In many ways, this experiment of writing, heavy with the knowingness that people other than myself will read it, is naturally performative. There’s an unavoidable awareness that sharing my personal stories, views, and opinions will doubtless encounter a reader who disagrees. That fact has been my most looming psychological threat— you may not like me.
And so there are a set of mental gymnastics I must work through to get to a place where my writing is not me, per se, but just an expression of the shared experience we’re all having on this rock floating through space in oblong circles for eternity until it ends in fire or ice or however the Earth does itself in. I’m just a messenger, maybe. Perhaps we all are just messengers of this existence, offering the talents we have in exchange for a sense of belonging. Maybe we’re all just performing, with the tools we have, to the end of time, trying to blend in or stand out just enough to survive.
Maybe it’s too early in the day to try and reconcile all of sociology and psychology and being-ness— so let’s circle back to why I’m writing.
I’m an artist, so I have to create or I implode. I don’t know if mathematicians have the same drive to make equations work lest they meet their demise— but I do know scientists are driven to insanity trying to solve chemical mysteries or biological anomalies. Maybe we all have that individual thing that makes us tick, like a timebomb, that must be addressed regularly or we collapse like the Death Star, weakened by design, done in by a sure shot that could have been prevented if we’d just given enough attention to the blueprints.

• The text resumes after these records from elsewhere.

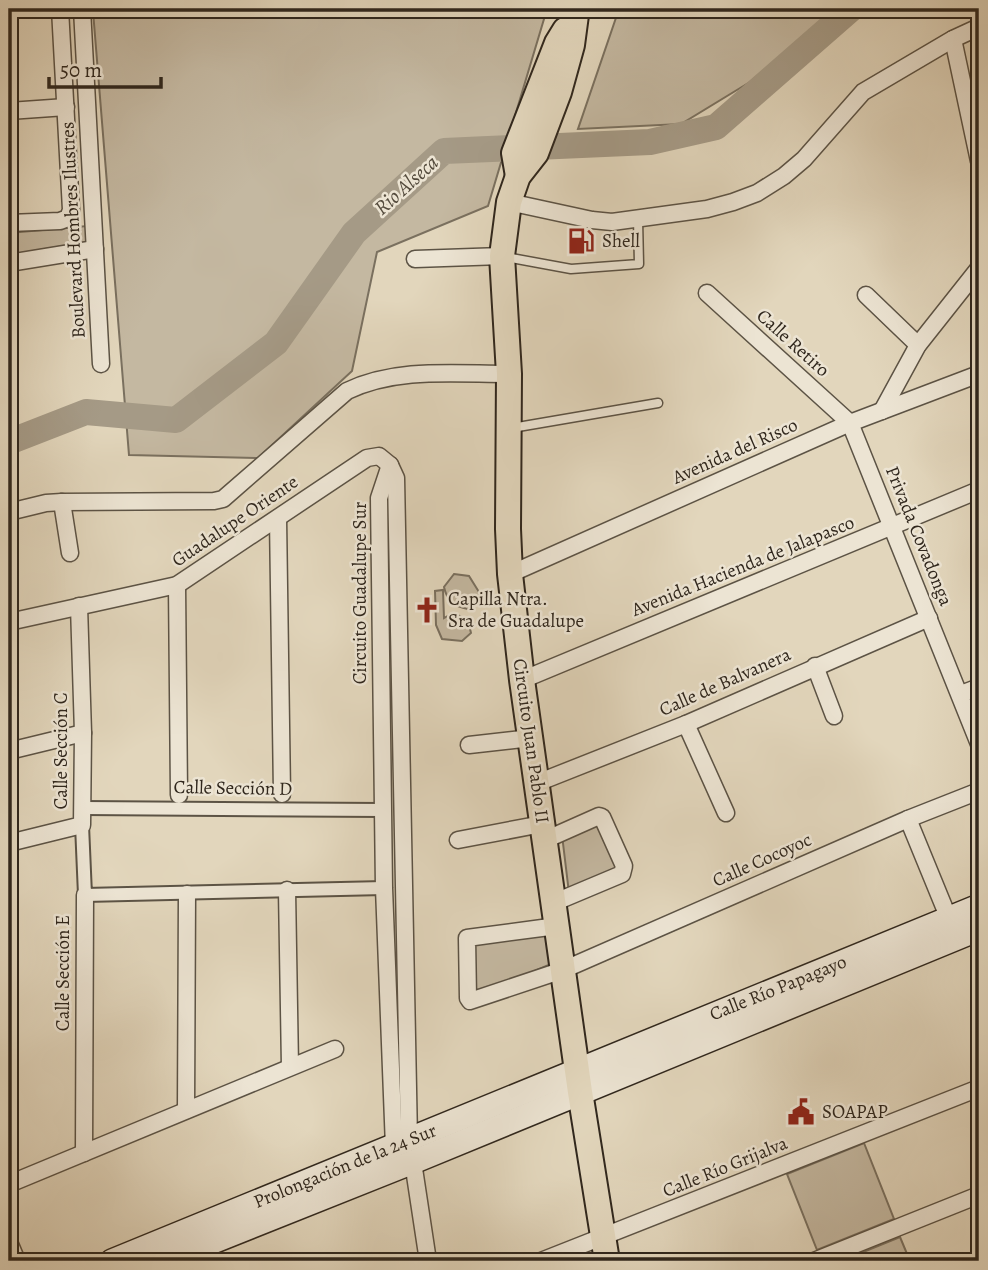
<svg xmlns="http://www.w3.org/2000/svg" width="988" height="1270" font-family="Alegreya,serif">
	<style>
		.green { fill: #c4b8a1; stroke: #7a705f; stroke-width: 2 }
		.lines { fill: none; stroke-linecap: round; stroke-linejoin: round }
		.river { stroke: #a59a86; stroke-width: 26 }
		.service-casing { stroke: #5c5345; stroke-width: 11 }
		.pedestrian-casing { stroke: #5c5345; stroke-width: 16 }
		.minor-casing { stroke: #5c5345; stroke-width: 19 }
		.secondary-casing { stroke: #30271d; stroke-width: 26 }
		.primary-casing { stroke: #30271d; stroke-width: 28 }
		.service { stroke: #ece4d3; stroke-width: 8 }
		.pedestrian { stroke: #ece4d3; stroke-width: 12 }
		.minor { stroke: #ece4d3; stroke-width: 16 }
		.secondary { stroke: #ece4d3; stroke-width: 23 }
		.primary { stroke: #e2d6bc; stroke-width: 24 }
		.labels { text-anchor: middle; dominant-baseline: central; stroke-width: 5; stroke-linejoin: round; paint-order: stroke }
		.street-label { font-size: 19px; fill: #30271d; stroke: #ece4d3 }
		.poi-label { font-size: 19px; fill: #30271d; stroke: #ece4d3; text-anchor: start }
		.water-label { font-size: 21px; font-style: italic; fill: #534a3c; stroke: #ece4d3 }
	</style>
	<rect width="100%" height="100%" fill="#e2d6bc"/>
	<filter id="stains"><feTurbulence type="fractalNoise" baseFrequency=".00286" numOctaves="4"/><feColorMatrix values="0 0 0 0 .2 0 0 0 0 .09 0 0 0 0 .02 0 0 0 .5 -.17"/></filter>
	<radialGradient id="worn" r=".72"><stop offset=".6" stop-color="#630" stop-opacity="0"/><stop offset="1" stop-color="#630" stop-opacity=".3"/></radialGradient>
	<g class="green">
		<polygon points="152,9 547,9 488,206 377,252 352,371 258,458 129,455 93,11"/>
		<polygon points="619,9 835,9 750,82 681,124 578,129"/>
		<polygon points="87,226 87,242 9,255 9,233"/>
		<path d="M454 574 469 576 479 592 480 598 468 609C454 606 447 601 444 587Z"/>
		<path d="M443 590 444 618 453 613C464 617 469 622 471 633L462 641 442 639 436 625 435 591Z"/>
		<polygon points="602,819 623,870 569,893 562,835"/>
		<polygon points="553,929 558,961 471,998 470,940"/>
		<polygon points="864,1143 894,1219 817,1250 787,1174"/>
		<polygon points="900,1237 910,1261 841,1261"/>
	</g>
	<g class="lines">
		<polyline class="river" points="9,442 86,412 176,420 276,343 354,233 444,151 650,142 716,127 851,9"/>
		<g class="service-casing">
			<g id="service">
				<polyline points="506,257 571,269 639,264 638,219"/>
				<polyline points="512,428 658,403"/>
			</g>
		</g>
		<g class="pedestrian-casing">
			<g id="pedestrian">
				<polyline points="83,808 383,810"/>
				<polyline points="82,825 85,895 384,888"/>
			</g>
		</g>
		<g class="minor-casing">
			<g id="minor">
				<polyline points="82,9 101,364"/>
				<polyline points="953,39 979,161"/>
				<polyline points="9,111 66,107"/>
				<polyline points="509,202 592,220 612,222 707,209 733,202 757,193 784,176 804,159 863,92 953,39 979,27"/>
				<polyline points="9,223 60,221 68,218 71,210 60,9"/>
				<polyline points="415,259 502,256"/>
				<polyline points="9,263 95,249"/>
				<polyline points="707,293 850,423 979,744"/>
				<polyline points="866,295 918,345"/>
				<polyline points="882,411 918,345 979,268"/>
				<polyline points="390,465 379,498 384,888 394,1147"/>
				<polyline points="62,502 70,553"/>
				<path d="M9 512 46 503 62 502 214 501 223 499 347 391C397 367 455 374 509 374"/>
				<polyline points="278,518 282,794"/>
				<polyline points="510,574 850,423 979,374"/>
				<polyline points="177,585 179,795"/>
				<polyline points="9,622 177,585 367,458 379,456 390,465 396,478 409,1140"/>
				<polyline points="815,666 834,716"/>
				<polyline points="522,680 979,490"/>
				<polyline points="961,694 979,687"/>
				<polyline points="686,724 726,813"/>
				<polyline points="469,745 531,738"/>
				<polyline points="9,751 83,733"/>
				<polyline points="537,783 686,724 929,618"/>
				<polyline points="908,819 949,919"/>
				<polyline points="458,840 542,824"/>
				<polyline points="545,840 599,816 602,817 624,866 622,874 553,903"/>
				<polyline points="9,843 82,825 83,733 79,606"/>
				<polyline points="287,890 290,1067"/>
				<polyline points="557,926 467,938 468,998 470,1001 563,970 908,819 979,791"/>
				<polyline points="186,1110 187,894"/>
				<polyline points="84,1153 85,895"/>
				<polyline points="413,1162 428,1261"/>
				<polyline points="9,1184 335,1049"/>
				<polyline points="9,1242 17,1261"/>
				<polyline points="541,1261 979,1088"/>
				<polyline points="814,1261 979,1195"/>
			</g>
		</g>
		<g class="secondary-casing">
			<g id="secondary">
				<polyline points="112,1261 979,906"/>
				<polyline points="165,1261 413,1162 979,929"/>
			</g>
		</g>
		<g class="primary-casing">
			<g id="primary">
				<polyline points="576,15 572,45 559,92 536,153 518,176 509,202 502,256 509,374 508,529 510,574 522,680 580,1092 607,1261"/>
				<polyline points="518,176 514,153 557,43 565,30"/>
			</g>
		</g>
		<use href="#service" class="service"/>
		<use href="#pedestrian" class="pedestrian"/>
		<use href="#minor" class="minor"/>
		<use href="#secondary" class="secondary"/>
		<use href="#primary" class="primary"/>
	</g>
	<defs>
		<g id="fuel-bare" transform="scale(2.1)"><path d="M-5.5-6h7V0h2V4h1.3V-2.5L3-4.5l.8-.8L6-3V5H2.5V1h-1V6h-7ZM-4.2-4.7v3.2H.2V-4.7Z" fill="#8f2418" stroke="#ece4d3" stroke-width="2.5" paint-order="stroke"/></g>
		<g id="church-bare" transform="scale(2.1)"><path d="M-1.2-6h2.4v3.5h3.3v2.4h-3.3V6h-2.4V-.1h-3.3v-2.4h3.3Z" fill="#8f2418" stroke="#ece4d3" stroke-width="2.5" paint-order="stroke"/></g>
		<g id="civic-bare" transform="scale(2.1)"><path d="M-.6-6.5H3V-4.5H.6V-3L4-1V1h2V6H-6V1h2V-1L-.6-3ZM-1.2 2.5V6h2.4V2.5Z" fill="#8f2418" stroke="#ece4d3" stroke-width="2.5" paint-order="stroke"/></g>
	</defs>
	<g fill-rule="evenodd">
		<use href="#fuel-bare" x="581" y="241"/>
		<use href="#church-bare" x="427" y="610"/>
		<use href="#civic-bare" x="801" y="1112"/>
	</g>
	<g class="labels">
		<g class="street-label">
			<text transform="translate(73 230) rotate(-93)">Boulevard Hombres Ilustres</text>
			<text transform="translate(793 343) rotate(42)">Calle Retiro</text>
			<text transform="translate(735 451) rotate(-24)">Avenida del Risco</text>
			<text transform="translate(235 521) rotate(-34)">Guadalupe Oriente</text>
			<text transform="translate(919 536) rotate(68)">Privada Covadonga</text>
			<text transform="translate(743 566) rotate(-22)">Avenida Hacienda de Jalapasco</text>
			<text transform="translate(360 593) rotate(-90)">Circuito Guadalupe Sur</text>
			<text transform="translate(725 682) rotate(-24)">Calle de Balvanera</text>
			<text transform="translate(531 741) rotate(82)">Circuito Juan Pablo II</text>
			<text transform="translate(61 751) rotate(-90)">Calle Sección C</text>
			<text transform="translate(233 788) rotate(1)">Calle Sección D</text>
			<text transform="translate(762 860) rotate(-24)">Calle Cocoyoc</text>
			<text transform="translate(63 973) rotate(-90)">Calle Sección E</text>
			<text transform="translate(778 988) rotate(-22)">Calle Río Papagayo</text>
			<text transform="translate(345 1166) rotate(-22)">Prolongación de la 24 Sur</text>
			<text transform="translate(725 1167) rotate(-22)">Calle Río Grijalva</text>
		</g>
		<g class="poi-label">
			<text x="602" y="241">Shell</text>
			<text x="448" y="599">Capilla Ntra.<tspan x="448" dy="22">Sra de Guadalupe</tspan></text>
			<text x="822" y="1112">SOAPAP</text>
		</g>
		<g class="water-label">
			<text transform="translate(406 185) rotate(-42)">Rio Alseca</text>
		</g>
	</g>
	<rect width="988" height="1270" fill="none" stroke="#e2d6bc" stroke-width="35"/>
	<rect x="10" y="10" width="967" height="1249" fill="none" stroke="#30271d" stroke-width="3.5"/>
	<rect x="18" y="18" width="953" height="1235" fill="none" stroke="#30271d" stroke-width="2"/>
	<path d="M49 77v10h112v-10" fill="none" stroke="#30271d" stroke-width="3.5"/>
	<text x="60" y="77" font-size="21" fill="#30271d" stroke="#ece4d3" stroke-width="5" paint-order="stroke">50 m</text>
	<rect width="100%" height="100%" filter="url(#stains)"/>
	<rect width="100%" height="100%" fill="url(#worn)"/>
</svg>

Let us pause and take a moment of appreciation for George Lucas, and the galaxy he created far, far away. What would the cultural fabric of the last 50 years look like without Star Wars?

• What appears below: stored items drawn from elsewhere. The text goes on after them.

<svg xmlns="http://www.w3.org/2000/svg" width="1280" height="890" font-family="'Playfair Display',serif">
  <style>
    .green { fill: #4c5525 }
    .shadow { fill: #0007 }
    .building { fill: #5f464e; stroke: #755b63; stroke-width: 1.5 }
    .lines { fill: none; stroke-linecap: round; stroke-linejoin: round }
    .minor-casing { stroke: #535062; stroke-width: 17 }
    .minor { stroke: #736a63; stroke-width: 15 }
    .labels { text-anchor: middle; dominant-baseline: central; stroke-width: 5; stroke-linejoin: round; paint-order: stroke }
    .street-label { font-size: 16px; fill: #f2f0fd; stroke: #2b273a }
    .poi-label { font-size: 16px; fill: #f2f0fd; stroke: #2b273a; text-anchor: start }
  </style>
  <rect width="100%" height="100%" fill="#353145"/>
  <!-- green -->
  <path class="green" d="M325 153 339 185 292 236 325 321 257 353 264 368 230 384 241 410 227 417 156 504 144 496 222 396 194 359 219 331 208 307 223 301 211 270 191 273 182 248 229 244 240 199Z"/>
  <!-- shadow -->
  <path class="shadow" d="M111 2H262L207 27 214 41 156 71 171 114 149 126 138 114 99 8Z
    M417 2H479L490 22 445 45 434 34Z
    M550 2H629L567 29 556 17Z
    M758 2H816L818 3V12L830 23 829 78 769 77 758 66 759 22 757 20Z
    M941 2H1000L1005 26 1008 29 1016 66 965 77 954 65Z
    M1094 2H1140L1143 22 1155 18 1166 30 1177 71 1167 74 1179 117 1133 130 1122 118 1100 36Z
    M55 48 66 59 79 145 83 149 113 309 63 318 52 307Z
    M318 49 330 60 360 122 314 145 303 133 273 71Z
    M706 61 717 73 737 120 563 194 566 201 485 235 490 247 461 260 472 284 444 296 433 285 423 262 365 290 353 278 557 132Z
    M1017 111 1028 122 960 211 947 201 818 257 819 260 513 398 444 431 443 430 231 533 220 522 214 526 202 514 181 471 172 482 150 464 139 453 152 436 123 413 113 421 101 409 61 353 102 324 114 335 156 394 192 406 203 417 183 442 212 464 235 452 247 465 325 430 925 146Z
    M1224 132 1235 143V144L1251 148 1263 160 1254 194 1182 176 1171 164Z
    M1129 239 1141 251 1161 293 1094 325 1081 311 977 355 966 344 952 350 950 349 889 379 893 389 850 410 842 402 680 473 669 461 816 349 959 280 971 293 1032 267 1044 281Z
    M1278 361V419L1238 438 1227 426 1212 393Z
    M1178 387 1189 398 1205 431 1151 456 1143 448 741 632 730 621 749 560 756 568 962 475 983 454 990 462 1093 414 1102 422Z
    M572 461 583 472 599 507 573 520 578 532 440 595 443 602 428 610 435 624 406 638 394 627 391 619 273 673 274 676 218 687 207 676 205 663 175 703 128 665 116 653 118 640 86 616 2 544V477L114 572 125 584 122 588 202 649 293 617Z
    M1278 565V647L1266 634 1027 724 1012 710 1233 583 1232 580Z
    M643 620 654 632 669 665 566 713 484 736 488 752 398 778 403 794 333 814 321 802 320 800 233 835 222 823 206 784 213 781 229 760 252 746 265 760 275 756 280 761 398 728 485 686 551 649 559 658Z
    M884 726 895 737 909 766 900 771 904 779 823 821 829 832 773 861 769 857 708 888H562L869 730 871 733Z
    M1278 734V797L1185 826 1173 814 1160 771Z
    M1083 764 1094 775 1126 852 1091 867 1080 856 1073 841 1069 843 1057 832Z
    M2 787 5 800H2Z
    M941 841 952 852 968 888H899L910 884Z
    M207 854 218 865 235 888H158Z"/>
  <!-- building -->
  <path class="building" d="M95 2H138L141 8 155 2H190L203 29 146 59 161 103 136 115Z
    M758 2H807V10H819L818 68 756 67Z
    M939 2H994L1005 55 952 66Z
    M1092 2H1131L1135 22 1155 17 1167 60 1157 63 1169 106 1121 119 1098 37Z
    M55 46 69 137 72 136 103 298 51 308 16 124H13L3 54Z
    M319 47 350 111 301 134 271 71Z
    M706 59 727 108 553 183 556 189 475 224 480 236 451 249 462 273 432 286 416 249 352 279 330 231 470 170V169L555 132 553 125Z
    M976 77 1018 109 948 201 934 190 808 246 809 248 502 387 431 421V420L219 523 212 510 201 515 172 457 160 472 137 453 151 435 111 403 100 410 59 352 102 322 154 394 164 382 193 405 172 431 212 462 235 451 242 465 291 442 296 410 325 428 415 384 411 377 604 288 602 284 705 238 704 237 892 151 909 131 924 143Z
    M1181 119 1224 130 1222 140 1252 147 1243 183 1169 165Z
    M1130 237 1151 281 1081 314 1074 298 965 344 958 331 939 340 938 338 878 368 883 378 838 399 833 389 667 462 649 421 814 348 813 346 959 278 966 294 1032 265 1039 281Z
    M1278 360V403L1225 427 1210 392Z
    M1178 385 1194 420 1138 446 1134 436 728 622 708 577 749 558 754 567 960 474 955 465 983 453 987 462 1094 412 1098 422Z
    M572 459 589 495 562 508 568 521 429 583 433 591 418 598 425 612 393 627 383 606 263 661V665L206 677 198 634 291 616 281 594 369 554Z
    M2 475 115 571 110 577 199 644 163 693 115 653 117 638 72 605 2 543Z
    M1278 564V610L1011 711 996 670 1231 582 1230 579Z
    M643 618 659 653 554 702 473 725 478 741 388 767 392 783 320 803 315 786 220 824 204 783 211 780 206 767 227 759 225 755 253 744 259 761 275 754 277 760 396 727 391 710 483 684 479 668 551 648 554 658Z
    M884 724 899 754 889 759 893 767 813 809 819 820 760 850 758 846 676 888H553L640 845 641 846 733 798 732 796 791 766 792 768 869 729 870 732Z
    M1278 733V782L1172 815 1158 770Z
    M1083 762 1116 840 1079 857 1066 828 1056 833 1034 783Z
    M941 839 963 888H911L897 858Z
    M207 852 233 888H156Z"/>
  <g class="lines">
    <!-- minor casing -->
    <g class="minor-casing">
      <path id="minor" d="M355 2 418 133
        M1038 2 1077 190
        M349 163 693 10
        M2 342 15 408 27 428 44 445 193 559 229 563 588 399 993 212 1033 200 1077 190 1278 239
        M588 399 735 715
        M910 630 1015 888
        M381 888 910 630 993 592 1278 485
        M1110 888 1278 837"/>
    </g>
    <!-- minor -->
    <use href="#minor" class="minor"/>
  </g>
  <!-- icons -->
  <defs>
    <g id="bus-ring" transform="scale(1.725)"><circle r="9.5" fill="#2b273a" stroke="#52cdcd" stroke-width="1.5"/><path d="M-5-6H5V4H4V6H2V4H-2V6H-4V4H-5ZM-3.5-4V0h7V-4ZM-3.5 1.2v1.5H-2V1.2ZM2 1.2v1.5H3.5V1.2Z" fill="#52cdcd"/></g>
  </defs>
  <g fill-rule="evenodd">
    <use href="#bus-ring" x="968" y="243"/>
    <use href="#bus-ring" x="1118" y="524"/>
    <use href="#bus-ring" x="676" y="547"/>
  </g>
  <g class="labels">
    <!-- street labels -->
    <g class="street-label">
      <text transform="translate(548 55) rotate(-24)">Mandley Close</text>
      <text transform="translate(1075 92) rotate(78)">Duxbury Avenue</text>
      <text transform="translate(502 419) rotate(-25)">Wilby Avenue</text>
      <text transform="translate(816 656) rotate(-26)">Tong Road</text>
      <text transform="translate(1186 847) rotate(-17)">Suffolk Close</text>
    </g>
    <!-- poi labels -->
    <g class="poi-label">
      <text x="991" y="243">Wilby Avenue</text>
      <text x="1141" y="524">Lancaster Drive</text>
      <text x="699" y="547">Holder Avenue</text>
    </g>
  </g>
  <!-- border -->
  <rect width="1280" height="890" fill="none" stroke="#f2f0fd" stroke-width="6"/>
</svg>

That’s the power of art and storytelling, and that’s what keeps my brain lit up just before sleep, when all the stories want to come out. I wish I could harvest that energy, bottle it, and use it around 3pm every day.
Until I can capture that phenomenon, I’ll keep looking for the opportunities in the daylight, finding inspiration in people and nature (and aren’t they really the same?). Even if all art is performative, it does not make it any less important.
Thank you, as ever, for being here. And I hope you have an inspired week.
I'm currently obsessed with using Portrait setting on my iPhone to photograph orchids and wildflowers, not to mention people.